Сколько телесных радостей растворилось в застольях. Сколько романов осталось в стаканах. Сколько любовных угаров завершилось банальным похмельем. Сколько рассветов прошло в беседах не о соловье и жаворонке, а о портвейне и пиве.
Попадались изредка и иные человеческие экземпляры, как мой рижский напарник по подсобным работам Коля Палёный — потаскун, всю жизнь изображавший горького пьяницу. Ненавидевший водку Коля белой магией маскировал черную, понимая, что алкоголизм гораздо более приемлемый порок в глазах коллег, начальства и жены, если вообще порок, а не национальное своеобразие. Почему кабацкие стихи Есенина любимы по сей день — в них пойман важный мотив: водка больше, чем напиток, это — идея.
В поговорке "Что у трезвого на уме, то у пьяного на языке" улавливается одобрительный оттенок: что думает человек, то и говорит. Открытый, прямой, простой. Наш. В этом — суть психоаналитического свойства водки. На том стоит институт собутыльничества, алкогольной дружбы. Водка — русский психоанализ.
Отсюда — серьезное к ней отношение. Вячеслав Всеволодович Иванов в застольной компании рассказывал со слов отца, как в начале 20-х тот пришел на банкет, устроенный для писателей каким-то меценатом (их называли "фармацевтами"). Случилось так, что в тот же вечер прием закатывал и другой фармацевт, так что к первому явились только Всеволод Иванов и Есенин. Они оглядели обильно накрытый стол, мысленно пересчитали бутылки и печально переглянулись: не одолеть. Тут Есенин без улыбки, спокойно и твердо сказал: "Не беспокойся. Между водкой будем пить коньяк. Коньяк сушит и трезвит".
Высокая поэзия российского алкоголя тесно связана с трудностями его добывания и поглощения. На этом построены самые пронзительные драматические страницы поэмы "Москва—Петушки". Если б мне пришлось участвовать в дурацкой игре, описанной в романе "Идиот" — когда надо признаться в самом постыдном своем поступке, — я бы рассказал, как мы рижской январской ночью собрали трясущимися руками гроши, как полчаса шли по морозу к заветной подворотне ресторана "Даугава", как приобрели у отделившейся от стенки тени бутылку и как я эту бутылку тут же уронил на асфальт. То, что я пишу эти строки, — свидетельство либо христианского милосердия моих товарищей, либо их алкогольного бессилия. Что часто трудноразличимо.
Корчагинское преодоление питьевых трудностей наблюдалось даже в безвоздушном пространстве. Через двадцать лет после своих полетов космонавт Гречко рассказал, как проносили коньяк на корабли "Союз", как прятали бутылки на орбитальных станциях "Салют", как в вакууме содержимое не хотело выливаться до конца, но законы физики были посрамлены знанием и смекалкой. На велосипедном заводе "Саркана Звайгзне" меня, ученика токаря, первым делом натаскали готовить клей "БФ-2". Его следовало налить в специально выточенный для этого цилиндр из нержавейки, зажать цилиндр в станок, включить 1200 оборотов, через полторы минуты развинтить, сгусток выбросить, а остальное процедить через чистую ветошь. И мне, и доктору физико-математических наук, дважды Герою Советского Союза Гречко было непросто, но мы справились. В народе накоплен большой опыт в умении загнать себя в катастрофу, чтобы потом героически из нее выбираться.

» Задание: Продублируйте без каких-либо изменений часть отрывка о водке от слов «Попадались изредка и» до слов «Водка — русский психоанализ.». Приведенные ниже записи получены из иного источника.

» Исследуемые данные:

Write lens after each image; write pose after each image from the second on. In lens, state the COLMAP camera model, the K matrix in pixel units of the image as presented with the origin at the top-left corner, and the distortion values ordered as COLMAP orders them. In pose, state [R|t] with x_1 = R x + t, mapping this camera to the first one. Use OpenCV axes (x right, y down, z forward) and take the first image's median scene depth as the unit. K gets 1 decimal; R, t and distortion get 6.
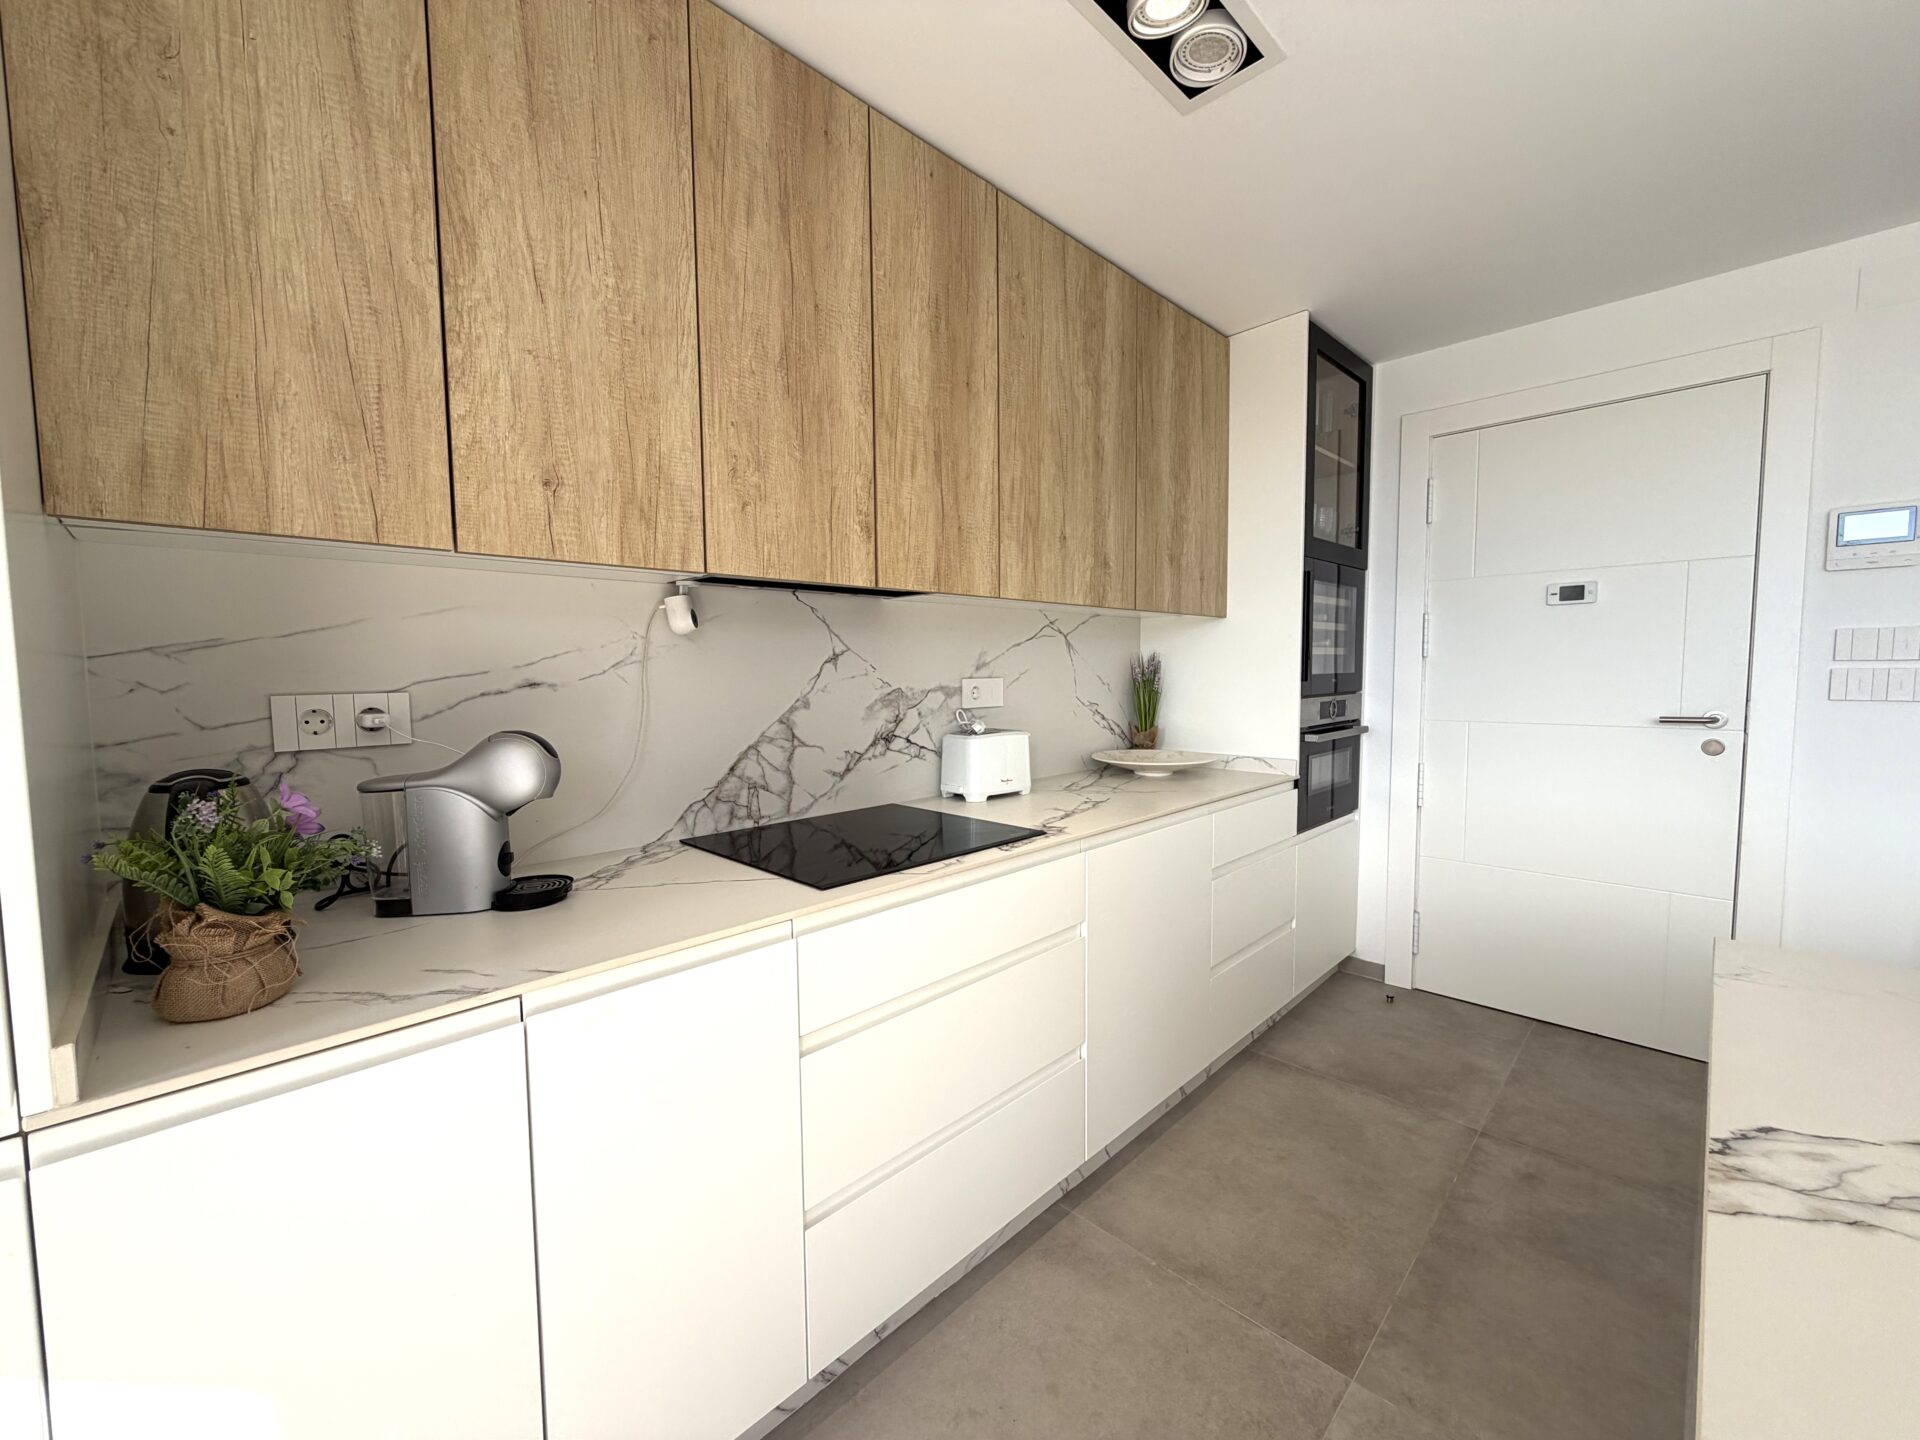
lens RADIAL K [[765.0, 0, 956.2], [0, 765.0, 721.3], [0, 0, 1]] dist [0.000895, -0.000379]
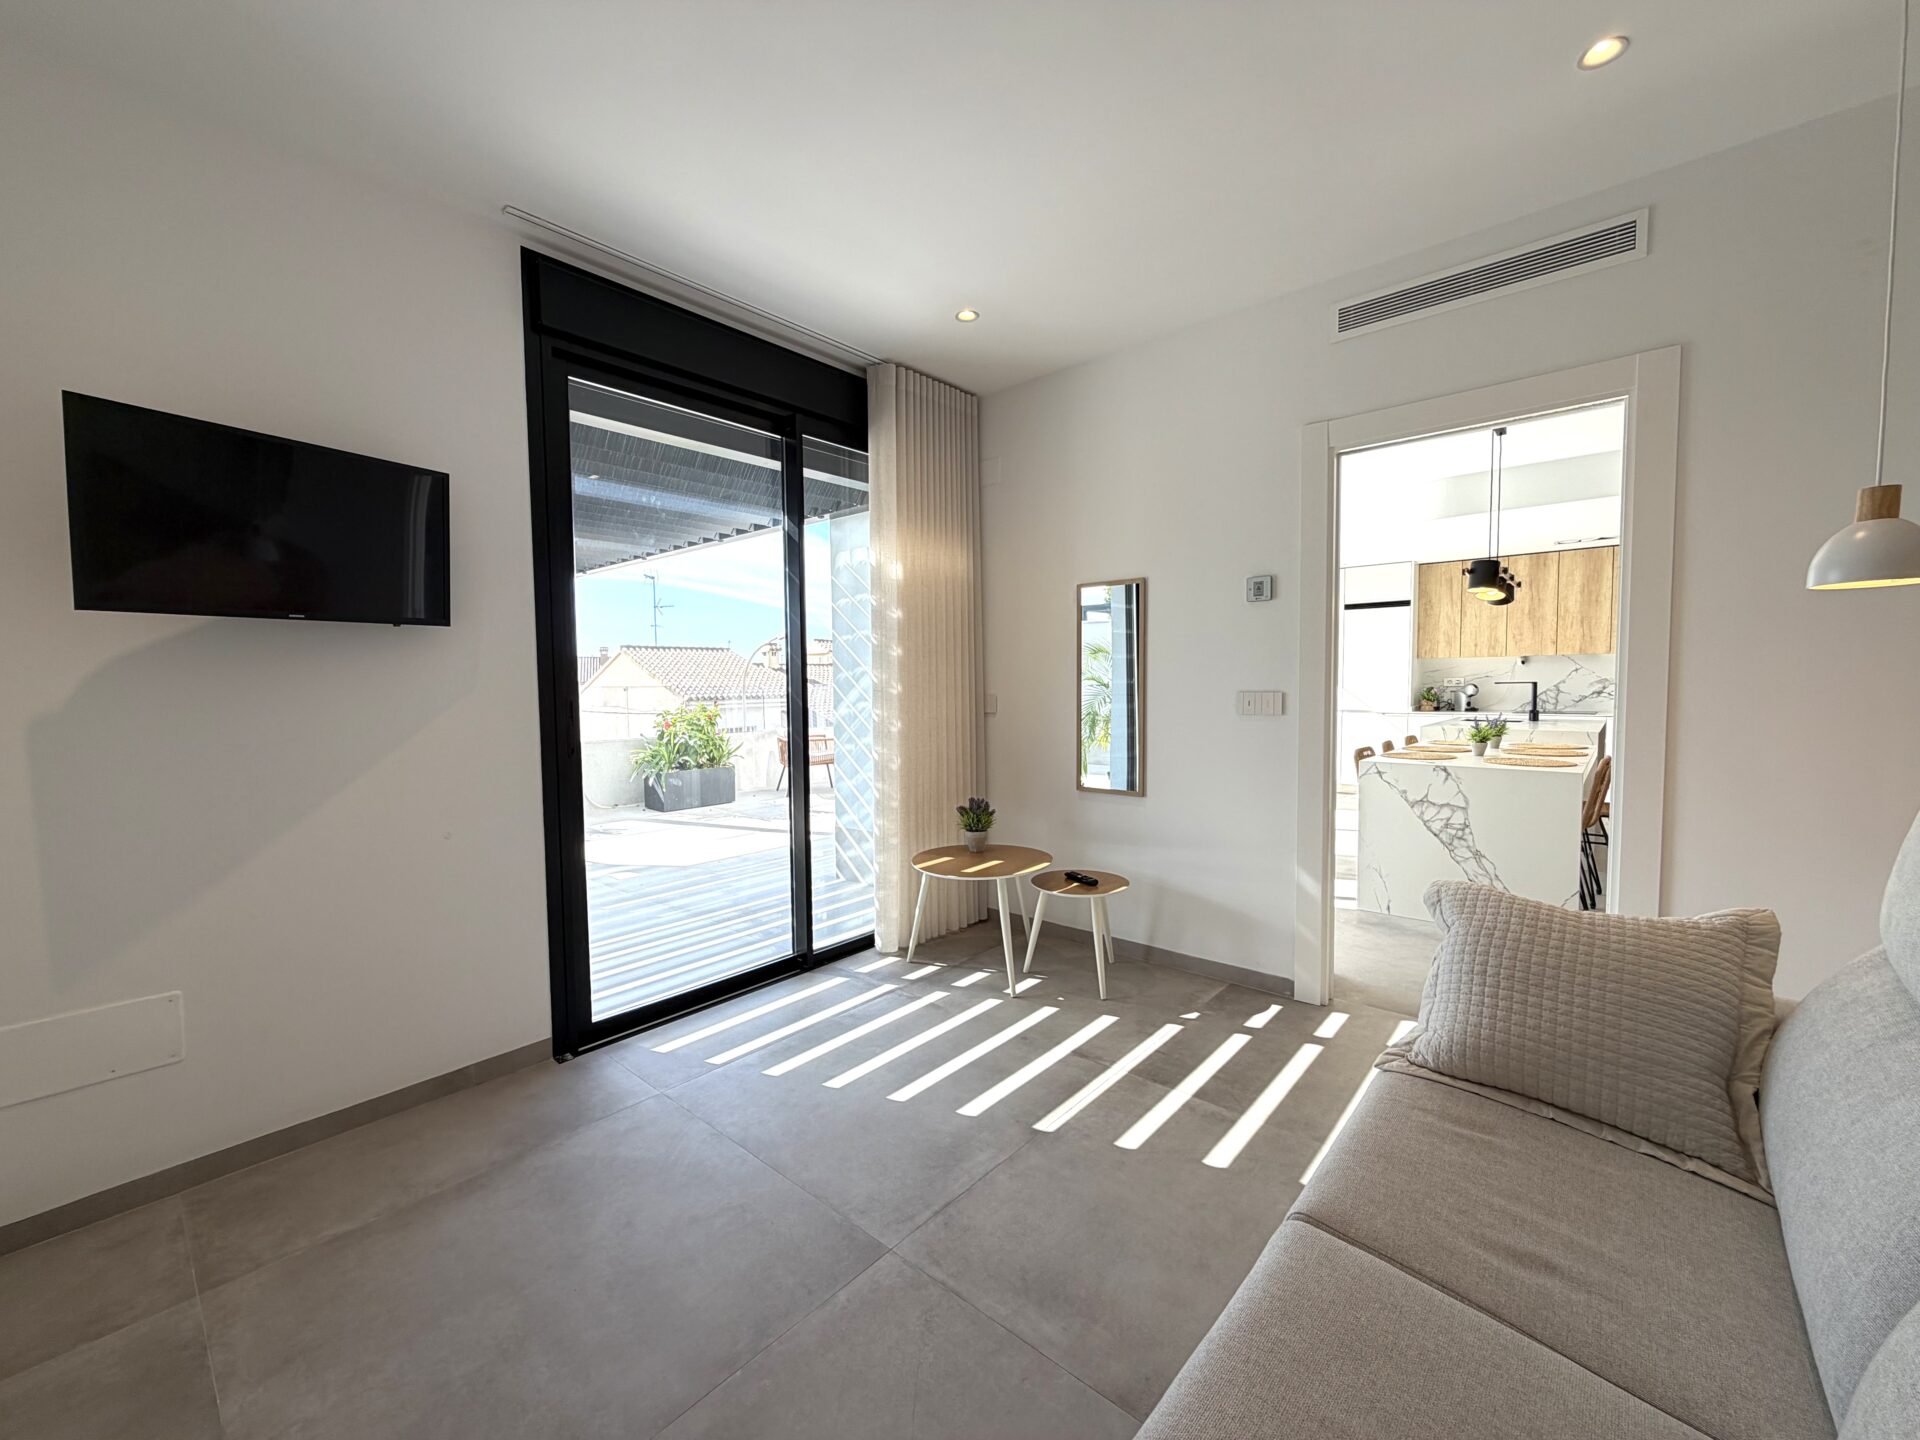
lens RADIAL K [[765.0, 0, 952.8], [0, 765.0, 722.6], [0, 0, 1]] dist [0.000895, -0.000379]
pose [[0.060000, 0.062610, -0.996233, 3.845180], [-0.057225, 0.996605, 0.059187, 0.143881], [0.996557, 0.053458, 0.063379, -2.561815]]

--

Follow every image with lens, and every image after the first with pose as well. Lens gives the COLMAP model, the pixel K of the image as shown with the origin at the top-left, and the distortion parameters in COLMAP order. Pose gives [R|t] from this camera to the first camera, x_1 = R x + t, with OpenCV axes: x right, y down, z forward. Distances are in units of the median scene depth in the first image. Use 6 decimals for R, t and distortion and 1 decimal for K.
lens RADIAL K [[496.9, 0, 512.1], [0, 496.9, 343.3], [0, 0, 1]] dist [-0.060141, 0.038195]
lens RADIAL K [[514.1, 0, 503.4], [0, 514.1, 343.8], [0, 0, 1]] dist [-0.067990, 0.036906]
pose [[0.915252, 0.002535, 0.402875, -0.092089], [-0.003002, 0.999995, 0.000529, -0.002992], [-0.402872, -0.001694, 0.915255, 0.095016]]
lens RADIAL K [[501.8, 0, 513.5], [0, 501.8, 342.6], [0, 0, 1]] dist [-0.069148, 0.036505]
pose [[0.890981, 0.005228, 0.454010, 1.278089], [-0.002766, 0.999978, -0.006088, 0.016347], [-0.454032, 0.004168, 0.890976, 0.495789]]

--

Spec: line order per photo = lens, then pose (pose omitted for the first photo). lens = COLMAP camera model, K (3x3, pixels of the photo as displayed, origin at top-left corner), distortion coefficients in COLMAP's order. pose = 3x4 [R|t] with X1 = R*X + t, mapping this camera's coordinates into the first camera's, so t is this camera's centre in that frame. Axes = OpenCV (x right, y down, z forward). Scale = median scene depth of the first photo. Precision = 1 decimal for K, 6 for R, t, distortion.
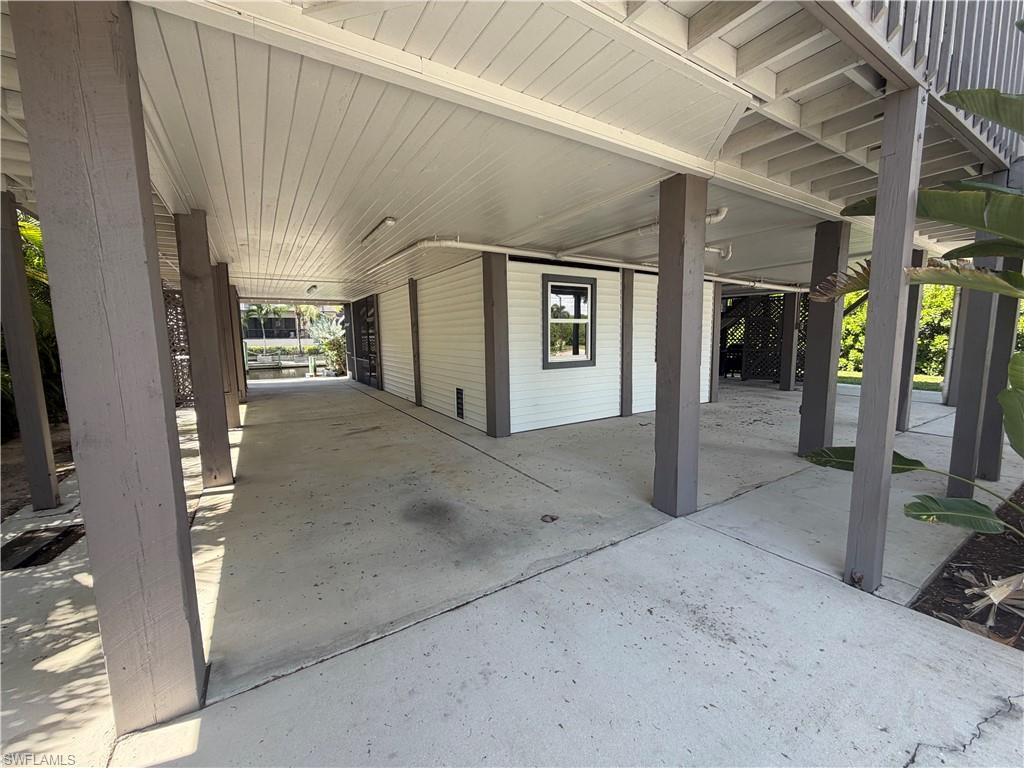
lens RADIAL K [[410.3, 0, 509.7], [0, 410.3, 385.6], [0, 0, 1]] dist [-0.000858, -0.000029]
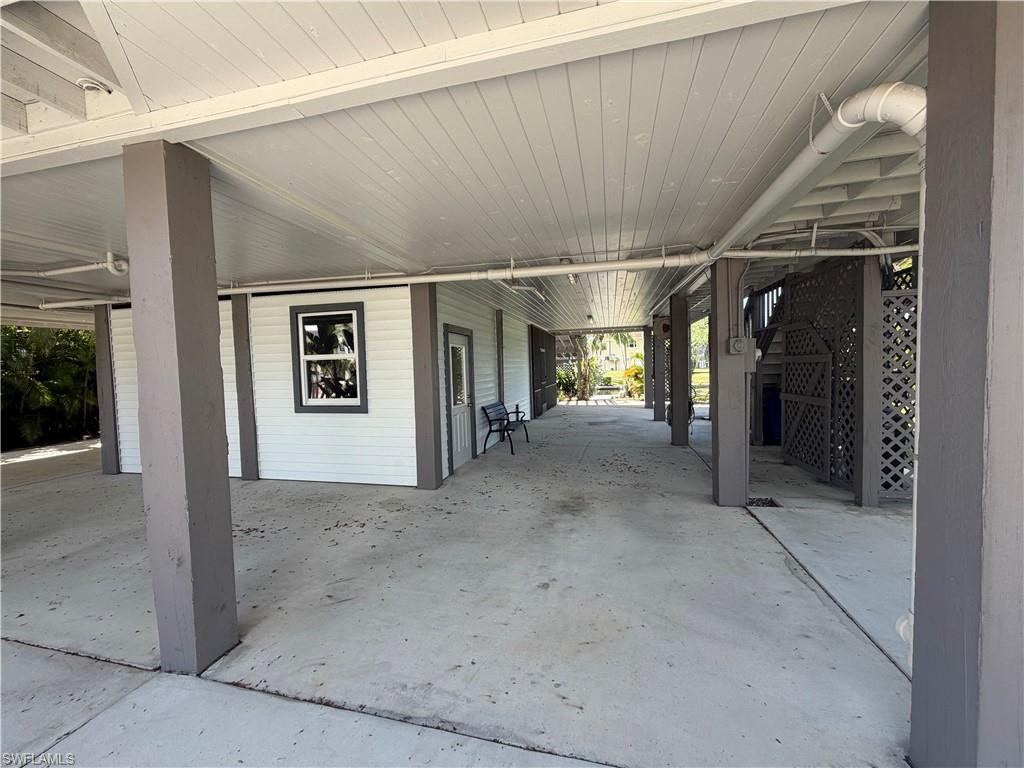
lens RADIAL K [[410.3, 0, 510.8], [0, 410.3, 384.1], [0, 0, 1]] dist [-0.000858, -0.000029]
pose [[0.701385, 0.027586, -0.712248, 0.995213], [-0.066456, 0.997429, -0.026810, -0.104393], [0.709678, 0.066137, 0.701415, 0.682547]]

» Решение задачи:
Попадались изредка и иные человеческие экземпляры, как мой рижский напарник по подсобным работам Коля Палёный — потаскун, всю жизнь изображавший горького пьяницу. Ненавидевший водку Коля белой магией маскировал черную, понимая, что алкоголизм гораздо более приемлемый порок в глазах коллег, начальства и жены, если вообще порок, а не национальное своеобразие. Почему кабацкие стихи Есенина любимы по сей день — в них пойман важный мотив: водка больше, чем напиток, это — идея.
В поговорке "Что у трезвого на уме, то у пьяного на языке" улавливается одобрительный оттенок: что думает человек, то и говорит. Открытый, прямой, простой. Наш. В этом — суть психоаналитического свойства водки. На том стоит институт собутыльничества, алкогольной дружбы. Водка — русский психоанализ.